• _Set exercise_:
Locate each line in the records below that contains the string "construction", and copy those lines in full.

====

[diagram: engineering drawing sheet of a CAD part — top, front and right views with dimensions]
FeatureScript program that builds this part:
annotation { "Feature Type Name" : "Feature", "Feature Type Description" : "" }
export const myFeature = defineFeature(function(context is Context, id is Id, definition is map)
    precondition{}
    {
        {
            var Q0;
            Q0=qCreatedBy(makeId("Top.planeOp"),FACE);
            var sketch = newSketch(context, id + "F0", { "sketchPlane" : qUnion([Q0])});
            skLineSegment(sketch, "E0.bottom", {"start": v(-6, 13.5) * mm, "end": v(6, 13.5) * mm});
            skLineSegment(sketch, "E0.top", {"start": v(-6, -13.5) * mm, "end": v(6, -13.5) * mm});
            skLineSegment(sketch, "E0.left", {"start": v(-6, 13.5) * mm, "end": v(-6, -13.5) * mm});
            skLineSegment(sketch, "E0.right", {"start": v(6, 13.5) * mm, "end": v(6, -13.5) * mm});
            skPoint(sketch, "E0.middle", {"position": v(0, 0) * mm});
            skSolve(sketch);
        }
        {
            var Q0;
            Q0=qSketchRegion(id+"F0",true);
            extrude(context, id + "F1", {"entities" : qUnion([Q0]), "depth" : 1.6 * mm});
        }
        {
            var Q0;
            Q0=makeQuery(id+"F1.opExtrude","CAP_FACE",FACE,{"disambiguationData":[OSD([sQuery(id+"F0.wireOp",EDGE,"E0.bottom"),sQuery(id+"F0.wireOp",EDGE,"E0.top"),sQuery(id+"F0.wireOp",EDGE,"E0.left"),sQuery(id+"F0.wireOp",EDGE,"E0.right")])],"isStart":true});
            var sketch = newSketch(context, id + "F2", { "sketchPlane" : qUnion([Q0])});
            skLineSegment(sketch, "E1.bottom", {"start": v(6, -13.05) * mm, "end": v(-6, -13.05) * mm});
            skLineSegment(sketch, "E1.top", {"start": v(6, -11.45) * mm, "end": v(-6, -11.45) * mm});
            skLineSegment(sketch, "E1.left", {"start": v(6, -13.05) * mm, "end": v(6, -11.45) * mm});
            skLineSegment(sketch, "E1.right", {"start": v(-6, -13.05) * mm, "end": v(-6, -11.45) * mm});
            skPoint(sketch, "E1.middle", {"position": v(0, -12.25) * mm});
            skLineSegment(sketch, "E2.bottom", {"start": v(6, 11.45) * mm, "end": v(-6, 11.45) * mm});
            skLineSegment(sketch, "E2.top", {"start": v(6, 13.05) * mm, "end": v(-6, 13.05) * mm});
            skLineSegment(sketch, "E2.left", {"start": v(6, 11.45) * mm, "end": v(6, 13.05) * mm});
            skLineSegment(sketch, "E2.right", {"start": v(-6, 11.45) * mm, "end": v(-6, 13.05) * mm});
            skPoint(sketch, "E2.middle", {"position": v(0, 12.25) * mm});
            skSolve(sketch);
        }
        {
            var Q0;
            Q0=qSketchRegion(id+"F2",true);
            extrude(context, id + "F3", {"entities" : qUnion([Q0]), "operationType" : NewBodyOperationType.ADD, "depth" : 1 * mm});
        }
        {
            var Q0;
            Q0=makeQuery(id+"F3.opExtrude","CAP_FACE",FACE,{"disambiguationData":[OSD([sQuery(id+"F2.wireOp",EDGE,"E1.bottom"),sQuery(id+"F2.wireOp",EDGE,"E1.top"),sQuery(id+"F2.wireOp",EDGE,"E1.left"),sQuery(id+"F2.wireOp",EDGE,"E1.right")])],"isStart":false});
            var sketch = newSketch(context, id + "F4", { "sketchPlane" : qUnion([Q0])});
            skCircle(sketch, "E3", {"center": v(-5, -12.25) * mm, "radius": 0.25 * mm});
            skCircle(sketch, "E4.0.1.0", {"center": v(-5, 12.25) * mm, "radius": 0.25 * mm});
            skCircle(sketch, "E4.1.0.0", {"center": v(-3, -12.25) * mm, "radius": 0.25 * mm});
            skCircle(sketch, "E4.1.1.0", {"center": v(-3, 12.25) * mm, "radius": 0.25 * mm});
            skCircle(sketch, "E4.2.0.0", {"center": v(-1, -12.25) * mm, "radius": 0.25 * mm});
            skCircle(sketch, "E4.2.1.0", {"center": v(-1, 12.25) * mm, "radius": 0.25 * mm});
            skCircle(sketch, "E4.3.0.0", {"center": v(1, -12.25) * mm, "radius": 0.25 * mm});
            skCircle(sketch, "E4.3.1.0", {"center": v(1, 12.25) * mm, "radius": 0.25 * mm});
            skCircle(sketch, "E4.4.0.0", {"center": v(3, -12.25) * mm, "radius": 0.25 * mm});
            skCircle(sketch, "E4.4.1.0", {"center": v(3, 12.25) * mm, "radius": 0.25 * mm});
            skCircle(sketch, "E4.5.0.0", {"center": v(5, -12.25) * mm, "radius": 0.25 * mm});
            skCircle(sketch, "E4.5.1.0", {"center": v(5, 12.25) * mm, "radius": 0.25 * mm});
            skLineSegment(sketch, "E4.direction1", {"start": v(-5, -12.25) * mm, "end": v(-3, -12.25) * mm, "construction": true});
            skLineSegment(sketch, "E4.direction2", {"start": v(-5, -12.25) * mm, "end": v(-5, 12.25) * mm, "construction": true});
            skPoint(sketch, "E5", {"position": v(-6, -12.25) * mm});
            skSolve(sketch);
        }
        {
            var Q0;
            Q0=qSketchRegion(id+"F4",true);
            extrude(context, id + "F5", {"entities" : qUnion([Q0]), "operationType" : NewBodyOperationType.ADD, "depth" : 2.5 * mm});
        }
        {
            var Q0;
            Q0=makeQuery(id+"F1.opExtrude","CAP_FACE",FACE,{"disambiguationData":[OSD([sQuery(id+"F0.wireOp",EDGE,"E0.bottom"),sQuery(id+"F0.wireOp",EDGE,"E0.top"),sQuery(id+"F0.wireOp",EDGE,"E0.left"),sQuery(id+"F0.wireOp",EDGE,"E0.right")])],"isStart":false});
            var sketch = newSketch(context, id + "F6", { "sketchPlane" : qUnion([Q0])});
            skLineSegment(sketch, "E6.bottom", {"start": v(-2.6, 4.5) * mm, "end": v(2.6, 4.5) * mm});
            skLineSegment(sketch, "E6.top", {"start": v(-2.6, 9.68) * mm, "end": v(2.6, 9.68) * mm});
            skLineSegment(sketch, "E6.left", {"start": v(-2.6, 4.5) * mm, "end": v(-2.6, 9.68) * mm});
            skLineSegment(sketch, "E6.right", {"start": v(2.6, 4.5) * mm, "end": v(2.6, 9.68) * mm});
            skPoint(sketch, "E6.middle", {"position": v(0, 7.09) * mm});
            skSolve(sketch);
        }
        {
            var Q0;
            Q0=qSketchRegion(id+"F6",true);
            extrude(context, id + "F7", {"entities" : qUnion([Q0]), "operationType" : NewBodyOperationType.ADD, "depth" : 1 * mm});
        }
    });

====

• _Exercise result_:
            skLineSegment(sketch, "E4.direction1", {"start": v(-5, -12.25) * mm, "end": v(-3, -12.25) * mm, "construction": true});
            skLineSegment(sketch, "E4.direction2", {"start": v(-5, -12.25) * mm, "end": v(-5, 12.25) * mm, "construction": true});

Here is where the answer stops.